What is expected >> Write out the records below exactly as they appear, skipping each picture.

Data for analysis >>
──────────
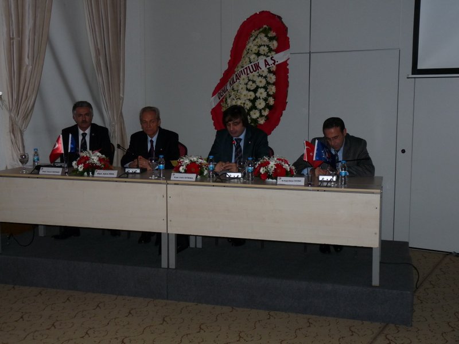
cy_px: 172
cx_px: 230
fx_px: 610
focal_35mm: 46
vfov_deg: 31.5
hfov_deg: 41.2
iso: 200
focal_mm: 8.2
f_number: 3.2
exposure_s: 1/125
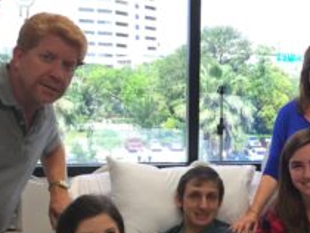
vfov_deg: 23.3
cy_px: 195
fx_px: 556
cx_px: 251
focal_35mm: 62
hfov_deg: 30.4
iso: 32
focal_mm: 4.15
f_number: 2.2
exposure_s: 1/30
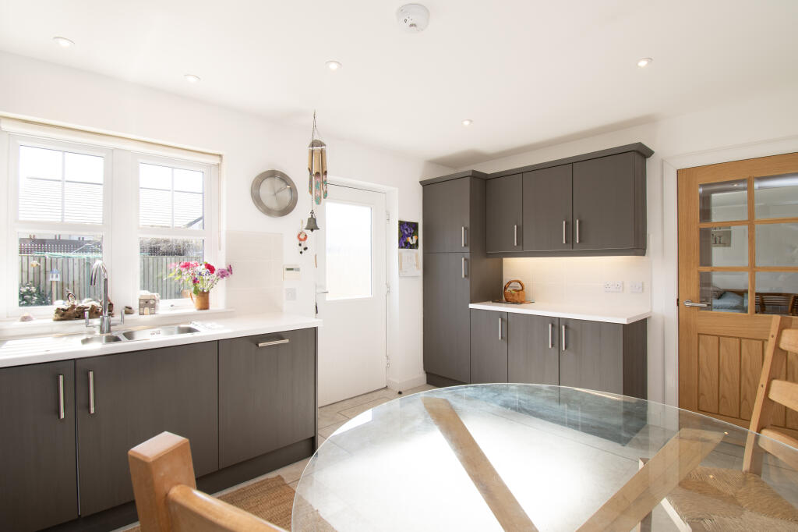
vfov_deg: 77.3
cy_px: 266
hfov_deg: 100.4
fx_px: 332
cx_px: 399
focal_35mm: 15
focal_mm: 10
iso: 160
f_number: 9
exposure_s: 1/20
──────────
Written response >>
cy_px: 172
cx_px: 230
fx_px: 610
focal_35mm: 46
vfov_deg: 31.5
hfov_deg: 41.2
iso: 200
focal_mm: 8.2
f_number: 3.2
exposure_s: 1/125
vfov_deg: 23.3
cy_px: 195
fx_px: 556
cx_px: 251
focal_35mm: 62
hfov_deg: 30.4
iso: 32
focal_mm: 4.15
f_number: 2.2
exposure_s: 1/30
vfov_deg: 77.3
cy_px: 266
hfov_deg: 100.4
fx_px: 332
cx_px: 399
focal_35mm: 15
focal_mm: 10
iso: 160
f_number: 9
exposure_s: 1/20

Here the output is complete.